Pre-requisite: Capstone subject. This subject should be taken in the final semester of the MIB degree program
Description: This subject is a capstone subject of the MIB program which introduces foundations of global strategy and develops knowledge in formulating strategy for firms undertaking international business. Students will apply these theoretical concepts, models and frameworks related to business, corporate, and international level strategies, together with knowledge acquired in their earlier studies, to address strategic issues faced by international business organisations. Case study based teaching and learning is extensively used in class room discussion, team works, and final examinations. Students will also be required to complete an assignment by collecting and critically analysing data relating to firms, industries and countries using internet and library sources before making recommendations.
OPS 957- Quality Management in Public Sector
Description: This subject examines why, what and how quality management should be applied in the public sector. It reviews how managers in the public sector create public value by delivering services effectively and efficiently. It also critically assesses various concepts, tools and frameworks, such as process reengineering, performance measurement, employee engagement, kaizen, and lean delivery, for their ability to review value creation and measure service quality across a wide spectrum of services from healthcare, education to transportation. An international best practice approach will be adopted in the general delivery of the subject, providing the backdrop against which public sector services in the region can be compared.

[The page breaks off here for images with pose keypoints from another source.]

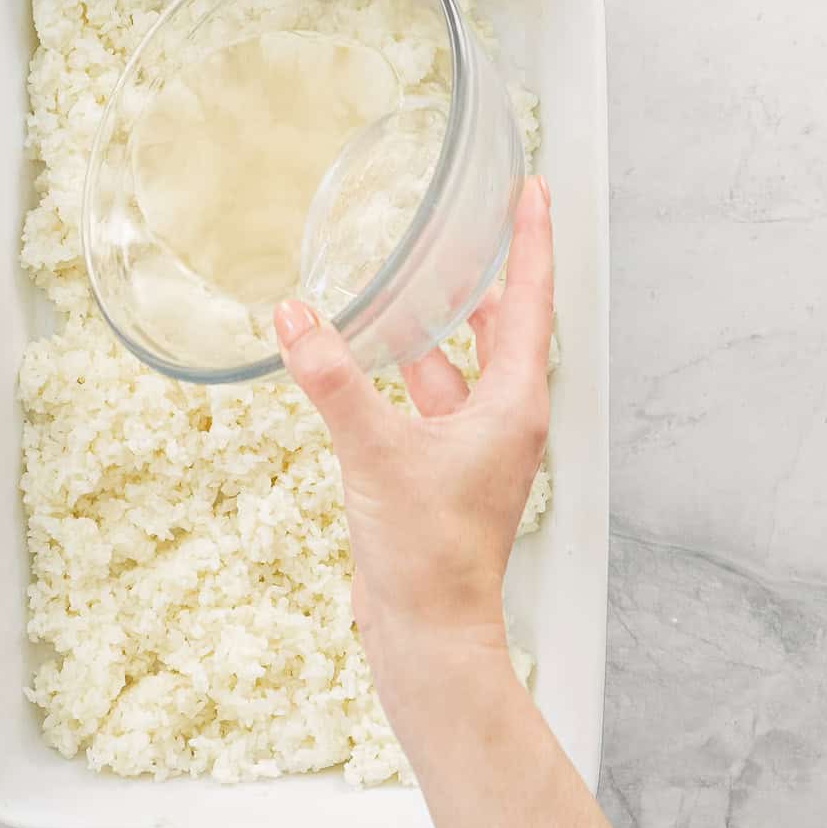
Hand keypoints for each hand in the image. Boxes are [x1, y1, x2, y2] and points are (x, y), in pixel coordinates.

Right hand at [274, 175, 552, 722]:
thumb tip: (294, 318)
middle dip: (480, 278)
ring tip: (400, 284)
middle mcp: (503, 420)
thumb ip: (333, 381)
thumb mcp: (377, 454)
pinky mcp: (439, 470)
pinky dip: (400, 375)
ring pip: (456, 367)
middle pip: (500, 329)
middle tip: (461, 230)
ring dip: (430, 329)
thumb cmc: (428, 555)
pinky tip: (363, 360)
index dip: (531, 240)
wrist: (427, 636)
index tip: (531, 191)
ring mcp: (472, 447)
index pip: (530, 301)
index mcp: (514, 405)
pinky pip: (426, 402)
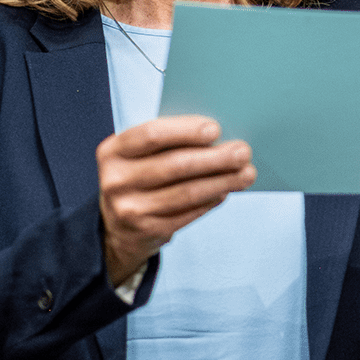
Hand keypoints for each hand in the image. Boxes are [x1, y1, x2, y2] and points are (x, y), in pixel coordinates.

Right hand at [97, 115, 255, 284]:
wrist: (118, 226)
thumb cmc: (139, 177)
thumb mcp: (140, 155)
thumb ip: (170, 143)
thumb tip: (220, 137)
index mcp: (113, 151)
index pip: (151, 135)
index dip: (186, 131)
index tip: (215, 129)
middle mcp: (116, 180)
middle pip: (175, 165)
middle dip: (215, 158)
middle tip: (243, 152)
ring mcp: (129, 208)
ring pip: (187, 192)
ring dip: (222, 181)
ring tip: (246, 174)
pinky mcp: (147, 230)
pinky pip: (188, 213)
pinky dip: (212, 201)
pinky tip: (226, 191)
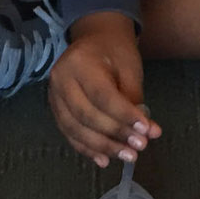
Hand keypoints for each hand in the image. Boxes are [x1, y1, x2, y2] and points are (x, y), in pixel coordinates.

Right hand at [48, 12, 160, 166]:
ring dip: (102, 147)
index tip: (146, 131)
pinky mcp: (55, 109)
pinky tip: (105, 160)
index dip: (124, 116)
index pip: (102, 95)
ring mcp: (54, 95)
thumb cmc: (115, 52)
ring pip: (75, 129)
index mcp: (80, 63)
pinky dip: (87, 149)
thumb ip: (134, 99)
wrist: (94, 38)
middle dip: (115, 135)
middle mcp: (61, 79)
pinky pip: (69, 134)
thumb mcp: (129, 68)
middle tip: (139, 147)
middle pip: (86, 115)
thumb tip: (145, 132)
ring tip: (127, 157)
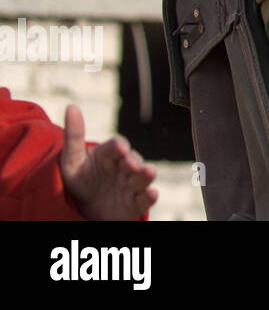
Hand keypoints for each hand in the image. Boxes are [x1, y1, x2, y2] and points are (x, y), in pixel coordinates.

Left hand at [61, 104, 158, 220]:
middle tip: (129, 164)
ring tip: (148, 172)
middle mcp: (124, 167)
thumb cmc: (81, 180)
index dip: (118, 146)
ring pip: (143, 177)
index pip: (116, 145)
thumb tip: (71, 106)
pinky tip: (152, 193)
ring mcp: (131, 185)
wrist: (85, 209)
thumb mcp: (71, 161)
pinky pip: (145, 200)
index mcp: (109, 154)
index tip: (119, 148)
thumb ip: (74, 136)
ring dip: (146, 174)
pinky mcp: (135, 203)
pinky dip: (150, 196)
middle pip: (133, 160)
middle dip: (133, 161)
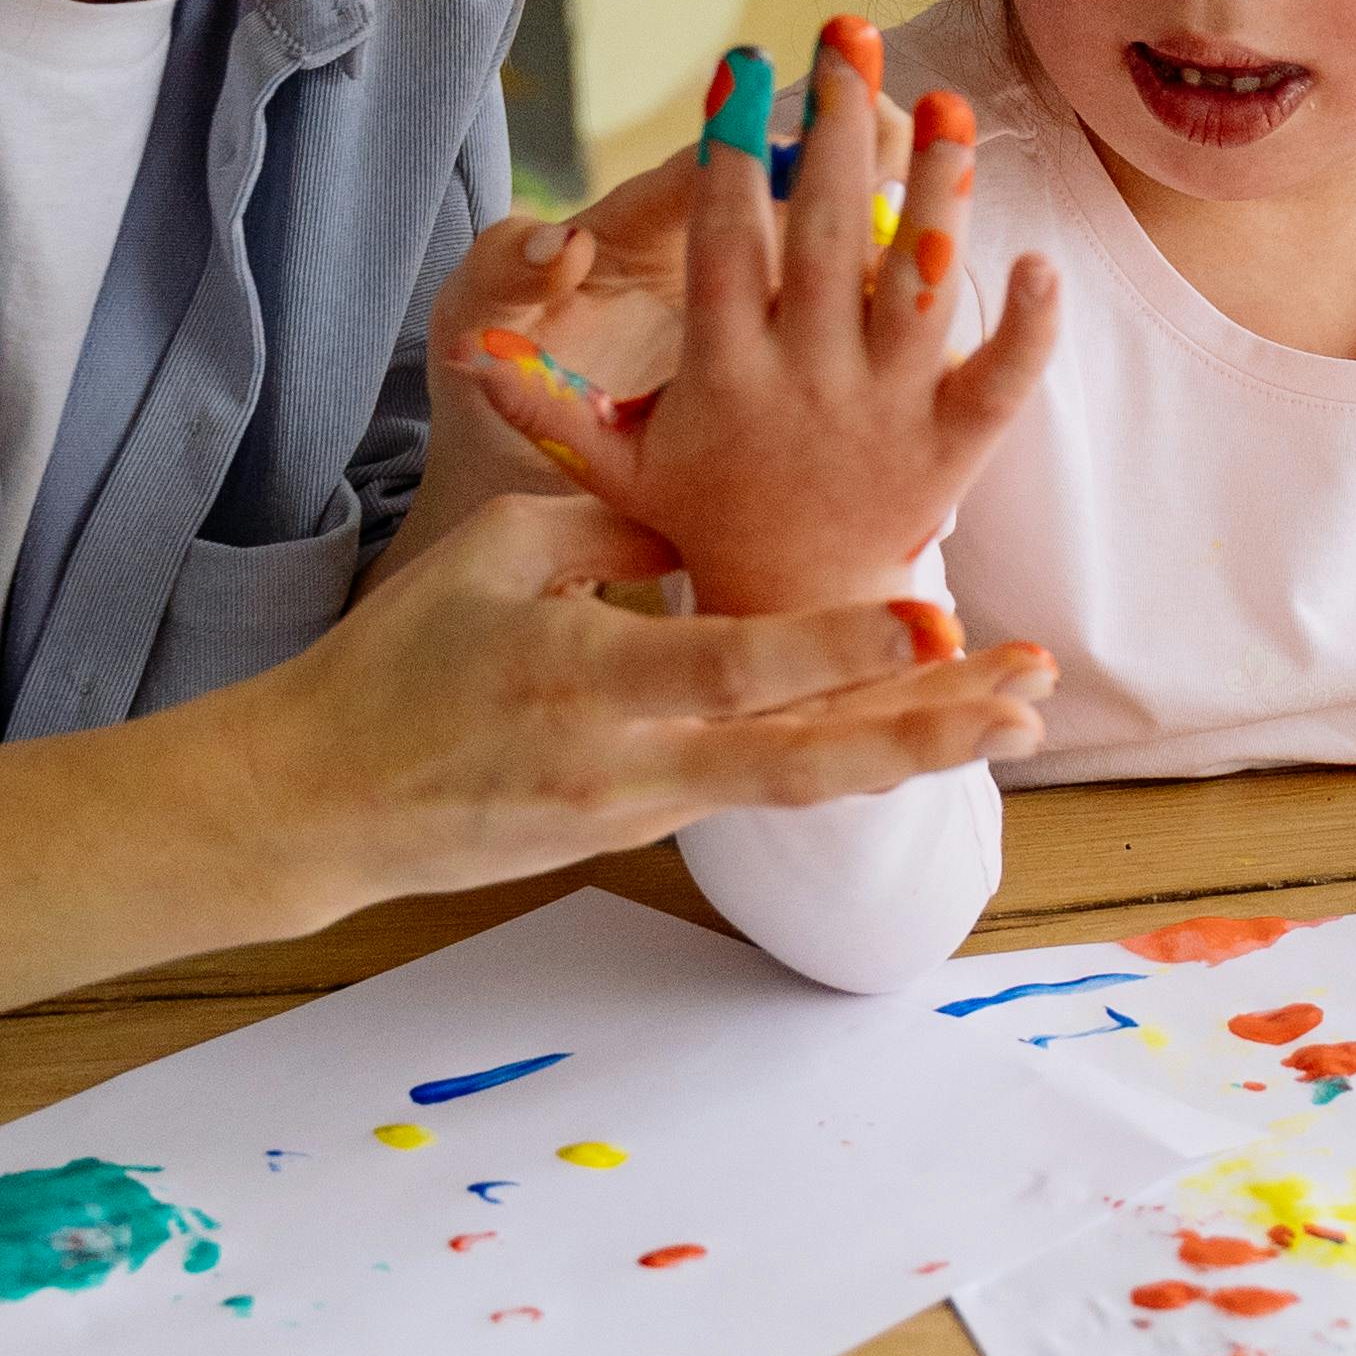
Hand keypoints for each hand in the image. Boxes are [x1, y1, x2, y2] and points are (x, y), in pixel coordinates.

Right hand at [266, 480, 1054, 892]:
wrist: (327, 802)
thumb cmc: (398, 657)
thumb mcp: (493, 555)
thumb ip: (611, 530)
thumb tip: (706, 527)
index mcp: (587, 677)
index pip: (738, 667)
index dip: (841, 646)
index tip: (937, 615)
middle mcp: (633, 761)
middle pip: (807, 759)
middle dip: (927, 728)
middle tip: (1028, 699)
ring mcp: (645, 808)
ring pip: (803, 783)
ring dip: (913, 749)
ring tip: (1012, 721)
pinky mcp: (645, 828)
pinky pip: (762, 785)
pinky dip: (844, 754)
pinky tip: (919, 730)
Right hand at [472, 17, 1060, 619]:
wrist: (797, 623)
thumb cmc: (701, 520)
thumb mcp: (614, 467)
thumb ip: (546, 403)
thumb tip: (469, 349)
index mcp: (726, 375)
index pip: (729, 245)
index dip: (733, 155)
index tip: (741, 67)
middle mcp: (810, 383)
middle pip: (830, 238)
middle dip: (838, 130)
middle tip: (851, 37)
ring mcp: (888, 413)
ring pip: (920, 287)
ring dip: (938, 192)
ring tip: (944, 102)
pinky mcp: (952, 450)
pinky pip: (1000, 380)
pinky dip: (1027, 325)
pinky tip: (1041, 258)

OPS 958 - Quality Management in Healthcare
Description: Health care is a service oriented industry in both public and private sectors. Quality management has been applied to health care for many years. Many health care organizations have introduced Total Quality Management philosophies and frameworks in their day to day operations. Most of them have gone even further and have been accredited on quality standards and an even smaller group has qualified for quality excellence awards. In this subject we examine the use of concepts like process management, change management, business analytics, reporting etc. in health care organizations. We then explore the use of Quality Management philosophies, frameworks, standards and excellence awards in health care. An international perspective will be adopted in the delivery of the subject, serving as a platform to compare practices in the region with those at the world’s best.
1Students of Supply Chain management will be provided with opportunities to study quality management from a supply chain perspective.